There has been a lot of debate on several forums concerning John McCain and SR 511.
SR 511 simply stated that ‘Recognizing that John Sidney McCain, III, is a natural born citizen.’
Whereas John Sidney McCain, III, was born to American citizens on an American military base in the Panama Canal Zone in 1936: Now, therefore, be it
Resolved, That John Sidney McCain, III, is a `natural born Citizen’ under Article II, Section 1, of the Constitution of the United States.
Whereas the term `natural born Citizen’, as that term appears in Article II, Section 1, is not defined in the Constitution of the United States;
Where is it defined?
MINOR v. HAPPERSETT
Additions might always be made to the citizenship of the United States in two ways: first, by birth, and second, by naturalization. This is apparent from the Constitution itself, for it provides that “no person except a natural-born citizen, or a citizen of the United States at the time of the adoption of the Constitution, shall be eligible to the office of President,” and that Congress shall have power “to establish a uniform rule of naturalization.” Thus new citizens may be born or they may be created by naturalization.
The Constitution does not, in words, say who shall be natural-born citizens. Resort must be had elsewhere to ascertain that. At common-law, with the nomenclature of which the framers of the Constitution were familiar, it was never doubted that all children born in a country of parents who were its citizens became themselves, upon their birth, citizens also. These were natives, or natural-born citizens, as distinguished from aliens or foreigners. Some authorities go further and include as citizens children born within the jurisdiction without reference to the citizenship of their parents. As to this class there have been doubts, but never as to the first. For the purposes of this case it is not necessary to solve these doubts. It is sufficient for everything we have now to consider that all children born of citizen parents within the jurisdiction are themselves citizens. The words “all children” are certainly as comprehensive, when used in this connection, as “all persons,” and if females are included in the last they must be in the first. That they are included in the last is not denied. In fact the whole argument of the plaintiffs proceeds upon that idea.

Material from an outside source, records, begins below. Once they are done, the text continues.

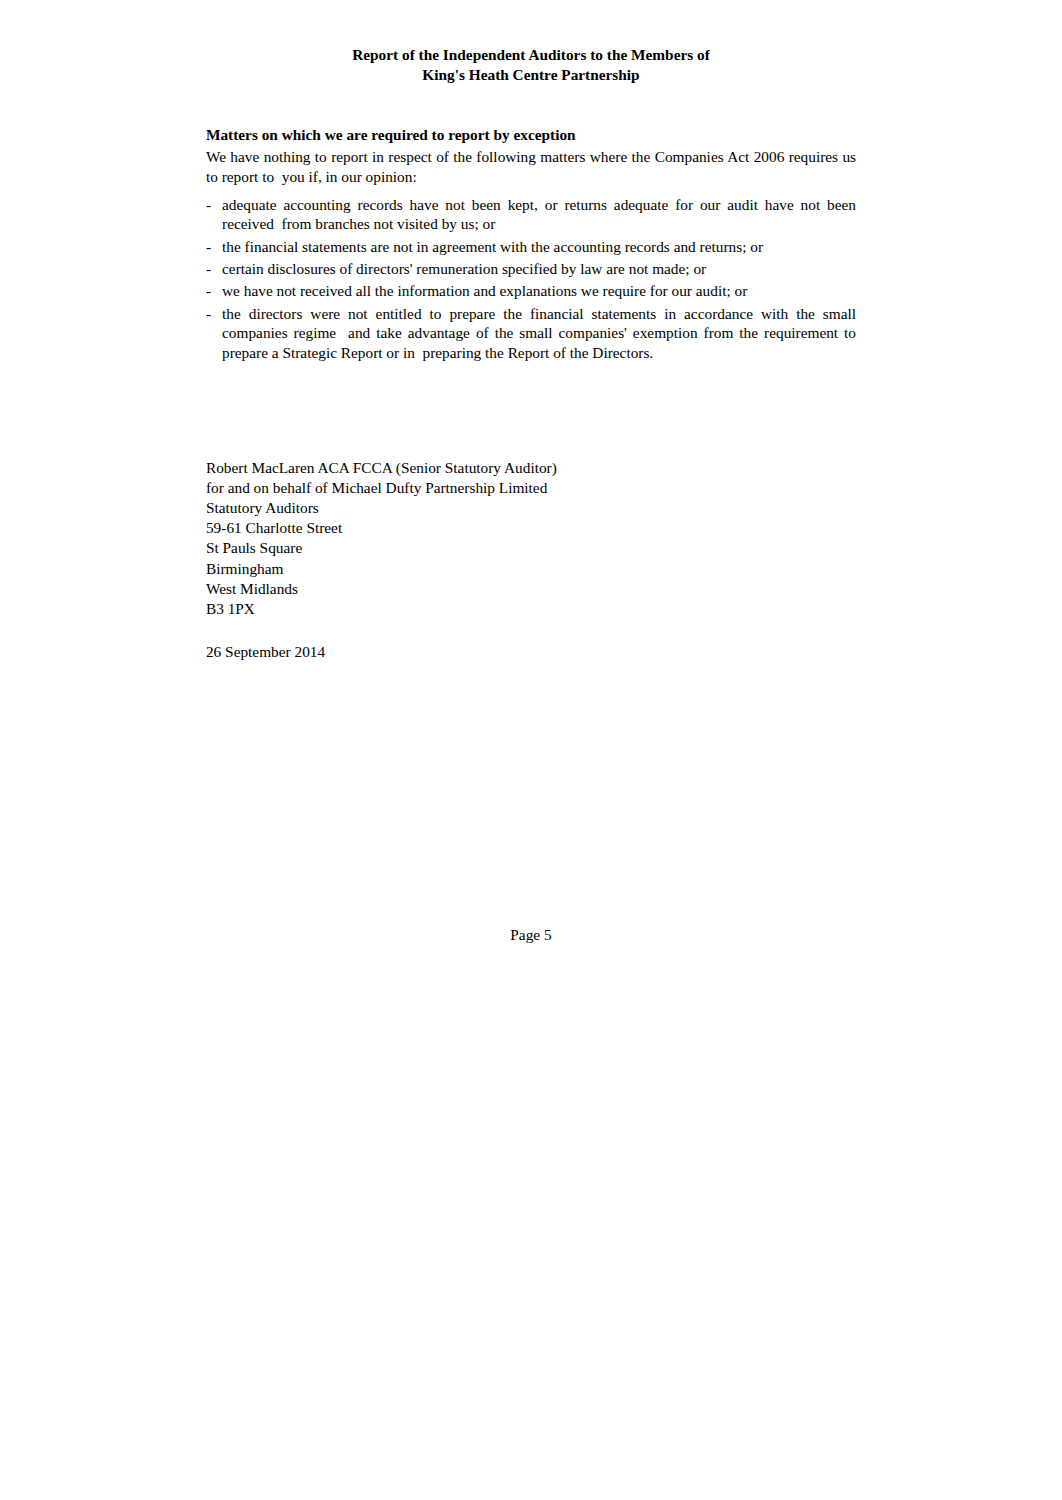Report of the Independent Auditors to the Members of
King's Heath Centre Partnership
Matters on which we are required to report by exception
We have nothing to report in respect of the following matters where the Companies Act 2006 requires us to report to you if, in our opinion:
adequate accounting records have not been kept, or returns adequate for our audit have not been received from branches not visited by us; or
the financial statements are not in agreement with the accounting records and returns; or
certain disclosures of directors' remuneration specified by law are not made; or
we have not received all the information and explanations we require for our audit; or
the directors were not entitled to prepare the financial statements in accordance with the small companies regime and take advantage of the small companies' exemption from the requirement to prepare a Strategic Report or in preparing the Report of the Directors.
Robert MacLaren ACA FCCA (Senior Statutory Auditor)
for and on behalf of Michael Dufty Partnership Limited
Statutory Auditors
59-61 Charlotte Street
St Pauls Square
Birmingham
West Midlands
B3 1PX
26 September 2014
Page 5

Whereas there is no evidence of the intention of the Framers or any Congress to limit the constitutional rights of children born to Americans serving in the military nor to prevent those children from serving as their country’s President;
Whereas John Sidney McCain, III, was born to American citizens on an American military base
John McCain was born to citizen parents on US military soil,
Here is the kicker folks.
The same is for American Military bases, if the land is purchased it’s considered American soil. The same stipulations have been applied for renting, hence US bought it to connect North America and South America. The U.S. rented the land from Panama
On February 26, 1904, the Isthmian Canal Convention was proclaimed. In it, the Republic of Panama granted to the United States in perpetuity the use, occupation, and control of a zone of land and land under water for the construction, maintenance, operation, sanitation, and protection of the canal.
Therefore John McCain was born to two United States Citizens ON United States controlled soil.
From 1903 to 1979 the territory was controlled by the United States, which had built the canal and financed its construction. From 1979 to 1999 the canal itself was under joint U.S.–Panamanian control. In 1977 the Torrijos-Carter Treaties established the neutrality of the canal.
The United States had soverign control of the canal zone when John McCain was born.
John McCain has both jus sanguinis and Jus soli citizenship.
Barack Obama has neither, as a foreign national father and no evidence (except manufactured) of place of birth.